The findings have the potential to pave the way for new disease-modifying treatments for patients with Parkinson’s disease. A study published in Nature Communications by Beth Israel Deaconess Medical Center (BIDMC) investigators provides new insights into cellular mechanisms in Parkinson's disease
This study reveals that inhibiting a specific enzyme, USP30, in a mouse model can protect dopamine-producing neurons. This finding halts the disease’s progression and opens the door to new therapeutic possibilities for the 10 million people affected by Parkinson’s worldwide.
Best I can deduce USP30 is in the mitochondrial wall and its function is to regulate mitochondrial apoptosis.
"At the cellular level, several studies provide evidence for the pivotal role of USP30 involved in mitochondrial cell death and apoptosis. Mitochondria are fundamental in the orchestration of cell death pathways as they play a central role in energy production and metabolism."
Man, I love studies like these but I wish they would release a ‘For Dummies’ version so a dummy like me can better understand the study and its findings.

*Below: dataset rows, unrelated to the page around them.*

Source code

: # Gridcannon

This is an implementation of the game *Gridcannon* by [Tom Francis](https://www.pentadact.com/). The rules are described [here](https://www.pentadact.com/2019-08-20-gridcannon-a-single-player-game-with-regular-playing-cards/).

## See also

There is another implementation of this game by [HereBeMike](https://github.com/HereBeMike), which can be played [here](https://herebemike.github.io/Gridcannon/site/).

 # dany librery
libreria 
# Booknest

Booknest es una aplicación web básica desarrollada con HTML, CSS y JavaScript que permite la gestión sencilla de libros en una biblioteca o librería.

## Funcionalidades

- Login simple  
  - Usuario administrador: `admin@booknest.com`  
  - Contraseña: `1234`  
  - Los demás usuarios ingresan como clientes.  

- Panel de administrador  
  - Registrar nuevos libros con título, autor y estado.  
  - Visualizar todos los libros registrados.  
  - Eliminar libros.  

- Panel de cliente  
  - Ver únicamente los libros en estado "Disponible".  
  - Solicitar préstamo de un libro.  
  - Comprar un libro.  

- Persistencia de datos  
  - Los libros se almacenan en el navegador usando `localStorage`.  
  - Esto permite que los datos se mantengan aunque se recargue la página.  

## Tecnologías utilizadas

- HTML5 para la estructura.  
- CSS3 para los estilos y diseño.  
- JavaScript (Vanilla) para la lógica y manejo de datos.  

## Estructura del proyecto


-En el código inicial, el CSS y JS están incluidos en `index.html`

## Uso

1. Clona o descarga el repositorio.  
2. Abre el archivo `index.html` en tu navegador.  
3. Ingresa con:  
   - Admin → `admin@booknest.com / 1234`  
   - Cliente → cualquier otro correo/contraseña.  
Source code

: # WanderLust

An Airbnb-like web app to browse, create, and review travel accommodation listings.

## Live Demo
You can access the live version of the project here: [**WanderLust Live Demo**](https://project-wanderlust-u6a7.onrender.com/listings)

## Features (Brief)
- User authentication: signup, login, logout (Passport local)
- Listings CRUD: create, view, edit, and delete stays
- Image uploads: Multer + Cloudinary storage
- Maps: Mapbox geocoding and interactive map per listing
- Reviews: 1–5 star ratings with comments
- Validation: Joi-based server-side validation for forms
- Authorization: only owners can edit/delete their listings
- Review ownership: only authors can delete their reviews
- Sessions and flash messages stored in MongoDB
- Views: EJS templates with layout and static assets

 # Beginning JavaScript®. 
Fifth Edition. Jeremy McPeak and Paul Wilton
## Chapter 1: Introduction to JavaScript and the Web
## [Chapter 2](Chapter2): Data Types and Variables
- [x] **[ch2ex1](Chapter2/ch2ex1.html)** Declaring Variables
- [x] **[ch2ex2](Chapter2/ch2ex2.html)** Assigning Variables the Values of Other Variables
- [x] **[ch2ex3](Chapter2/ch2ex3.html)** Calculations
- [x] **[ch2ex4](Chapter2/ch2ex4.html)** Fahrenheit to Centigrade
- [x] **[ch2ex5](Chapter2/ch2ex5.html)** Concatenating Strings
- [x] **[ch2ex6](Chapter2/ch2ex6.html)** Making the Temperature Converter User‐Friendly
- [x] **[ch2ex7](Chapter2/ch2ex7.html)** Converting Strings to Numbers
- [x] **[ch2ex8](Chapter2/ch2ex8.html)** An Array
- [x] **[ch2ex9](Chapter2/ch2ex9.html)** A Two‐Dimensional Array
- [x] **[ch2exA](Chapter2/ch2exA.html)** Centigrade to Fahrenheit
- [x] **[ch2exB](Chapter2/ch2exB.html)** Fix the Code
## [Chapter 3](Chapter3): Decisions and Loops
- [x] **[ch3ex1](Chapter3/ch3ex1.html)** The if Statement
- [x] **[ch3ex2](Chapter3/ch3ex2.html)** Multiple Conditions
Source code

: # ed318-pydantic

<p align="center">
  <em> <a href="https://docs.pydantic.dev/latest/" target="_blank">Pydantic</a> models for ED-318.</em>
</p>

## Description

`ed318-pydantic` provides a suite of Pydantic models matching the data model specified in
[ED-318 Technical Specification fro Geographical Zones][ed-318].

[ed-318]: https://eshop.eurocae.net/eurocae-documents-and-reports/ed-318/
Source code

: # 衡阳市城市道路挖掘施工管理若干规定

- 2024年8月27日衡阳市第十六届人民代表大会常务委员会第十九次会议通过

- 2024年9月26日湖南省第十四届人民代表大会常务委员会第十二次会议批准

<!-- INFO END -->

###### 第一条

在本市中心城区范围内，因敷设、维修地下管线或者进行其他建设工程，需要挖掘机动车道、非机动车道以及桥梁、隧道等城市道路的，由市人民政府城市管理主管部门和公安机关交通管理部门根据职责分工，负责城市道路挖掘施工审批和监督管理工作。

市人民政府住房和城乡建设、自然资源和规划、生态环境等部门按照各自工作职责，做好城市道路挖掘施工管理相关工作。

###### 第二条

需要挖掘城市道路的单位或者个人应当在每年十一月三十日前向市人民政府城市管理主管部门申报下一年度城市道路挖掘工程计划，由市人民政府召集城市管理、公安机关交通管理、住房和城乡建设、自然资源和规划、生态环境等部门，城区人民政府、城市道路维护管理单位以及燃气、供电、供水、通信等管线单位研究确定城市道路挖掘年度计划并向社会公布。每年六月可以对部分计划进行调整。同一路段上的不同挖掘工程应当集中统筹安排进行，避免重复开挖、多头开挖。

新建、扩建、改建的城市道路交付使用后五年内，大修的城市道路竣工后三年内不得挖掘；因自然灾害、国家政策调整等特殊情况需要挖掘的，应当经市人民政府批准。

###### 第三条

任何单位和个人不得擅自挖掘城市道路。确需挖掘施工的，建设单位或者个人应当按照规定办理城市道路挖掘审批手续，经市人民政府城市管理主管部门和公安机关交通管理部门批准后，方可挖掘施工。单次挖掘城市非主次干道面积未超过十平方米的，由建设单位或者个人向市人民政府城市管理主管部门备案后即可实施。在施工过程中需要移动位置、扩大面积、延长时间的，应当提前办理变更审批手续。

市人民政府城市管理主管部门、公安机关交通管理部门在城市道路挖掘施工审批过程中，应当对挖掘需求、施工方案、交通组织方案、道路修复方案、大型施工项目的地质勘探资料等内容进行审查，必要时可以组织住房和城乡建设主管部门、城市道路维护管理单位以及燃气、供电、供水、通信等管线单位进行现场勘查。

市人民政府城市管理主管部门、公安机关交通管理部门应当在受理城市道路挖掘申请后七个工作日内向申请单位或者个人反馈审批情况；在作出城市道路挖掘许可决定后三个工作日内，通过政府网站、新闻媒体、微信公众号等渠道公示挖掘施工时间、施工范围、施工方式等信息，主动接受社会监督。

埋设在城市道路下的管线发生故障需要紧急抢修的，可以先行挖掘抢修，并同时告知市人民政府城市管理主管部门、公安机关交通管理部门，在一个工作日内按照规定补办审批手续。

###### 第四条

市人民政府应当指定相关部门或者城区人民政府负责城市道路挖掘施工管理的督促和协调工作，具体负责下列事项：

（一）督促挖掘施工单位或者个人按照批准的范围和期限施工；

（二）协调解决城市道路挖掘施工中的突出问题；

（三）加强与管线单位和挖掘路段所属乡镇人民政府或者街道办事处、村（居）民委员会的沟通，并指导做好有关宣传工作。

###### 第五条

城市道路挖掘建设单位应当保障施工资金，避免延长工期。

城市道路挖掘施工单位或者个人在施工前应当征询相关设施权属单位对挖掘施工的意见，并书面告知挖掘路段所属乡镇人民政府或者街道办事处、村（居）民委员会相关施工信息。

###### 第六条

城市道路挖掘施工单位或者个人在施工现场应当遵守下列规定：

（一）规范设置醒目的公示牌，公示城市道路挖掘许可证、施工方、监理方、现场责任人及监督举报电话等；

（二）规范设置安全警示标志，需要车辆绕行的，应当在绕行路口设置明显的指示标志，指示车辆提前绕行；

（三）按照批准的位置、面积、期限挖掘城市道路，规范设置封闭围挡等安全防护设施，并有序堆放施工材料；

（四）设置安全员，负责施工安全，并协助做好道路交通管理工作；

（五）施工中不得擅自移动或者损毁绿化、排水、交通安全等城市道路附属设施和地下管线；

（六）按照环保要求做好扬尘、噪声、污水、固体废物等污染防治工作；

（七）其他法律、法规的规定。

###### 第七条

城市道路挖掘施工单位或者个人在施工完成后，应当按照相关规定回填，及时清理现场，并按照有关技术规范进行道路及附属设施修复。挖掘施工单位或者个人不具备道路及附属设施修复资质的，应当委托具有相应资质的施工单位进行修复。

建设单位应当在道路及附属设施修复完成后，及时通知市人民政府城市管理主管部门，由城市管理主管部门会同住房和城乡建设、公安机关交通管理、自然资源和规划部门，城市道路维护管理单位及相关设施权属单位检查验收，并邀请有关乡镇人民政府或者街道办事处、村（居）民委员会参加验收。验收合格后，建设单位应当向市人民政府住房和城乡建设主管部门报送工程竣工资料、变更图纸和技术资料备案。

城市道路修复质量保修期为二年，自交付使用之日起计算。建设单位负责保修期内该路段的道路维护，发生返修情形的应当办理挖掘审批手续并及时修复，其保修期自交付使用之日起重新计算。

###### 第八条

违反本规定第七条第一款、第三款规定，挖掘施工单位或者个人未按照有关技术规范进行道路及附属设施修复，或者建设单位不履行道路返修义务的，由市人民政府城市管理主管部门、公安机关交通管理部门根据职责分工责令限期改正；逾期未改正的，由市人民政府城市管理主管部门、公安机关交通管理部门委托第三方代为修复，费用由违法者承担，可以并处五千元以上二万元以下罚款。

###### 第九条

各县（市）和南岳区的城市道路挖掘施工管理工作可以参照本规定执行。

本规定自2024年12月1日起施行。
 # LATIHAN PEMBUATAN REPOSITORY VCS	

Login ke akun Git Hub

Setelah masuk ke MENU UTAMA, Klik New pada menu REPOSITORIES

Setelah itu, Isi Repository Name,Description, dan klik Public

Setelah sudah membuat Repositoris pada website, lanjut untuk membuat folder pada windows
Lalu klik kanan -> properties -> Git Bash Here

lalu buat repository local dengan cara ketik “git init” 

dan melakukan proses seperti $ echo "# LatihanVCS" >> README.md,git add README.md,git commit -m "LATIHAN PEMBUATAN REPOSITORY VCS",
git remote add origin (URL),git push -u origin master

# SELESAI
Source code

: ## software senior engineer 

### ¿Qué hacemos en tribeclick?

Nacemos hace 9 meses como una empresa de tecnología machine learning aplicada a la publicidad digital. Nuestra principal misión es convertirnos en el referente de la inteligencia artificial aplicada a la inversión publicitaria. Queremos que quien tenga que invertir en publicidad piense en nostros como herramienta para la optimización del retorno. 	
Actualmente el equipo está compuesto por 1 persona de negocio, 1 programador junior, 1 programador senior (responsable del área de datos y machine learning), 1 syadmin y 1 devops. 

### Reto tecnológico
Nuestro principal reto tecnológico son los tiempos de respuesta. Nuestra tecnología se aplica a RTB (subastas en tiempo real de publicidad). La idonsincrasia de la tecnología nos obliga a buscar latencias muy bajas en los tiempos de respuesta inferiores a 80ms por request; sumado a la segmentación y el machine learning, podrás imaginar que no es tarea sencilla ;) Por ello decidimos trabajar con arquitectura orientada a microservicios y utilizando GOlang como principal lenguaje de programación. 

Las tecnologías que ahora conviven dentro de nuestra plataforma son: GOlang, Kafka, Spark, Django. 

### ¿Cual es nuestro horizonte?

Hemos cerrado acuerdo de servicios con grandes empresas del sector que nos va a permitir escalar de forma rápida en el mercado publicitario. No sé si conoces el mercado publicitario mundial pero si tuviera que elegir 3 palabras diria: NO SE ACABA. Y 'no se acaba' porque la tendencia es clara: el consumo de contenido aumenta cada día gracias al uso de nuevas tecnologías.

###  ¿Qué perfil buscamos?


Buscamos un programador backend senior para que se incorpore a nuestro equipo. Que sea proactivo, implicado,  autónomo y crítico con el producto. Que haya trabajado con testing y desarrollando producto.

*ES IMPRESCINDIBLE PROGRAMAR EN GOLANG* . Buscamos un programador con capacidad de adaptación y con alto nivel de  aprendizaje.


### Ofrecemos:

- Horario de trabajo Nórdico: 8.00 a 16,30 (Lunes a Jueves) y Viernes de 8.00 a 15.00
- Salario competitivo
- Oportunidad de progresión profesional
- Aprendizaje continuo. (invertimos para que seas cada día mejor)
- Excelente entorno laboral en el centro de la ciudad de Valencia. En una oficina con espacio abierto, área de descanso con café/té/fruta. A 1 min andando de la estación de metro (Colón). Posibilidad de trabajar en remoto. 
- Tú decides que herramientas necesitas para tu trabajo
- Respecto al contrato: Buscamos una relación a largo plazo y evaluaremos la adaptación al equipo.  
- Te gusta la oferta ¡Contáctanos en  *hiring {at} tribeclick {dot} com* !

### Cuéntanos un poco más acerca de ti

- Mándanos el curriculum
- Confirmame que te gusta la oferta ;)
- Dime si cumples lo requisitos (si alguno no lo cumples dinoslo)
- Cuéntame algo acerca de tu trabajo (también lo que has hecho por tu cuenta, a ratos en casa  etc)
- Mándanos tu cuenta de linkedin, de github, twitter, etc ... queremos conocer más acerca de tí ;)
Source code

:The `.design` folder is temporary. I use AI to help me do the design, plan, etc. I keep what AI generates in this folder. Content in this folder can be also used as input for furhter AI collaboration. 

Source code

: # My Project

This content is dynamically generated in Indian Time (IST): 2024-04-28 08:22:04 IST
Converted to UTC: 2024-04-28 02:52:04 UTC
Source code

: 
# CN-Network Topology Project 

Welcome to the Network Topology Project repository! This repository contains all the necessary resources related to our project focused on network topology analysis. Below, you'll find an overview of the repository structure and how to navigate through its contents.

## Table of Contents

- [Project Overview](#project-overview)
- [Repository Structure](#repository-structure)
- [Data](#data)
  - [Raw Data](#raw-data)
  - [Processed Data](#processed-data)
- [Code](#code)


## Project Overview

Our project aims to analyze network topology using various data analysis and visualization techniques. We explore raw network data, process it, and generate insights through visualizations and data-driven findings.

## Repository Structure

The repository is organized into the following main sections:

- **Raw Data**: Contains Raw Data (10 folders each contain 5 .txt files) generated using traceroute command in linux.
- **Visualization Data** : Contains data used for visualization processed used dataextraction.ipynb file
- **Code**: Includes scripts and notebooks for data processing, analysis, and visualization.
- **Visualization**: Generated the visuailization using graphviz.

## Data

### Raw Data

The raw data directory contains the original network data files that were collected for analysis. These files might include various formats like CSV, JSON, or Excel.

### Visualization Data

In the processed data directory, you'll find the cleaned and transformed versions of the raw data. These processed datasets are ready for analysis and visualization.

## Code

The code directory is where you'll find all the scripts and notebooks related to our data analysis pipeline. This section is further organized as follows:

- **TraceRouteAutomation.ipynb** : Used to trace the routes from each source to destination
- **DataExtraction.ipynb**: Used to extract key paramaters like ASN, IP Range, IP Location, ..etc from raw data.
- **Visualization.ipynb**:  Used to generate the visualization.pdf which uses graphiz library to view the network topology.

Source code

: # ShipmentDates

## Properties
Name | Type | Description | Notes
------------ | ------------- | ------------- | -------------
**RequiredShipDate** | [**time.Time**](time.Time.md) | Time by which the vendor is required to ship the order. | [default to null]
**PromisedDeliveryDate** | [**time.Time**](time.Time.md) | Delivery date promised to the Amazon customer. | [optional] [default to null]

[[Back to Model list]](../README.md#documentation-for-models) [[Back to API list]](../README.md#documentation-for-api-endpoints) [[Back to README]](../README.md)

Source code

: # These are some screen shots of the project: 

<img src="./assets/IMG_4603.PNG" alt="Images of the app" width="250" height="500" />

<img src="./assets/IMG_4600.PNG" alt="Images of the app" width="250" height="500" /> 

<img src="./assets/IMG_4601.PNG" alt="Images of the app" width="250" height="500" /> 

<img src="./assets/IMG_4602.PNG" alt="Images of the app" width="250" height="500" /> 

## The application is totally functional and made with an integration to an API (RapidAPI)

"In conclusion, we used a strategy for upregulating mitophagy by Usp30 deletion, with similar results obtained with a pharmacological USP30 inhibitor. These strategies to reduce USP30 lead to enhanced mitophagy and potent protection against αSyn toxicity. This work validates inhibition of USP30 as a promising strategy for further testing for potential disease-modifying effects in PD."
Mitophagy - clearing out old stuff from cells. Clears out dysfunctional mitochondria from cells.
aSyn toxicity - alpha synuclein - a protein found in the body, esp. in the brain. [We think it helps with some neruo-regulation, and DNA repair. We think these two go together. ] In people with diseases like Alzheimers an Parkinsons there appears a 'buildup' of αlpha-synuclein in places and a corresponding degeneration of other areas.
This study tried to crank up the clearing out of old mitochondria in Mice first by modifying their genes to removing (knocking out) the ability to make USP30 (an enzyme). They also cooked up a molecule that could just block USP30 (it gets there first and sits in the way).
Both methods worked to protect mice when they tried to give them alpha synuclein problems. Of course there's lots of other questions about what else is affected, but this has potential to be fix this one part of the problem.
We heard a lot about that. It would have been revolutionary and many teams tried to replicate it. Their failure to do so, and its subsequent discredit, are well documented.